Newborns + new building = enhanced care
Date: April 1, 2012
For high-risk preemies, moving them unnecessarily is the enemy—a message neonatologist Sue Aucott took to heart in helping design Johns Hopkins’ new neonatal intensive care unit (NICU). And what’s critical to their safe transport, she stresses, is a close proximity between Labor and Delivery and the NICU.
“The less we transport these babies,” says Aucott, “the better.”
In the new configuration, moving is minimal. The NICU and Labor and Delivery are within a whisper of each other on the eighth floor of the new clinical building, with the obstetric ORs as a connector. High-risk neonates are now handed to NICU staff immediately after delivery.
More than proximity went into planning, says OB Nurse Manager Joan Diamond. “Our units were designed as the ultimate in care, with high-risk newborns in mind.”
But for that care to happen, communication is key.
As in the previous units, status-sharing between OB and neonatology staff is a given in the new building. Now, however, OB census screens on highly visible NICU computers alert staff to high-risk mothers while they're still in Labor and Delivery. When labor is underway, OB staff text the NICU’s response team to prepare for the newborn.

--- Task ---
Write out the part of the article about the new NICU that begins with the words "Newborns + new" and ends after "immediately after delivery.". Rely only on the article about the new NICU.

--- Material provided ---

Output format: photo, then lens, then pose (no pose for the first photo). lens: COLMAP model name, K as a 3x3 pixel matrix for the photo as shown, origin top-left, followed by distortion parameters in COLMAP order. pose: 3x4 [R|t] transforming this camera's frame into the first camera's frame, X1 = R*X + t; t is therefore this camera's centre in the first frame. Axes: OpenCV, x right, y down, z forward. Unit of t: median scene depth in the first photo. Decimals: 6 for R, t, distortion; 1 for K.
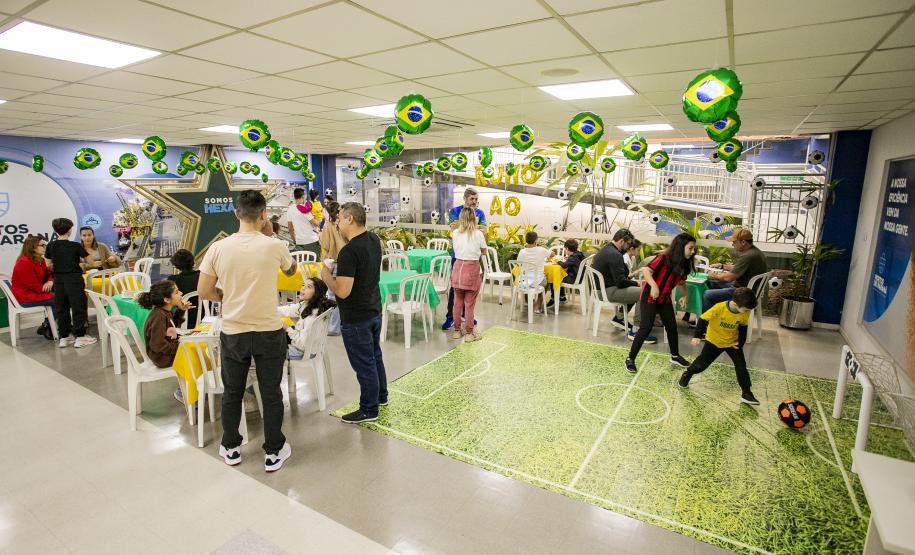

--- Solution ---
Newborns + new building = enhanced care
Date: April 1, 2012
For high-risk preemies, moving them unnecessarily is the enemy—a message neonatologist Sue Aucott took to heart in helping design Johns Hopkins’ new neonatal intensive care unit (NICU). And what’s critical to their safe transport, she stresses, is a close proximity between Labor and Delivery and the NICU.
“The less we transport these babies,” says Aucott, “the better.”
In the new configuration, moving is minimal. The NICU and Labor and Delivery are within a whisper of each other on the eighth floor of the new clinical building, with the obstetric ORs as a connector. High-risk neonates are now handed to NICU staff immediately after delivery.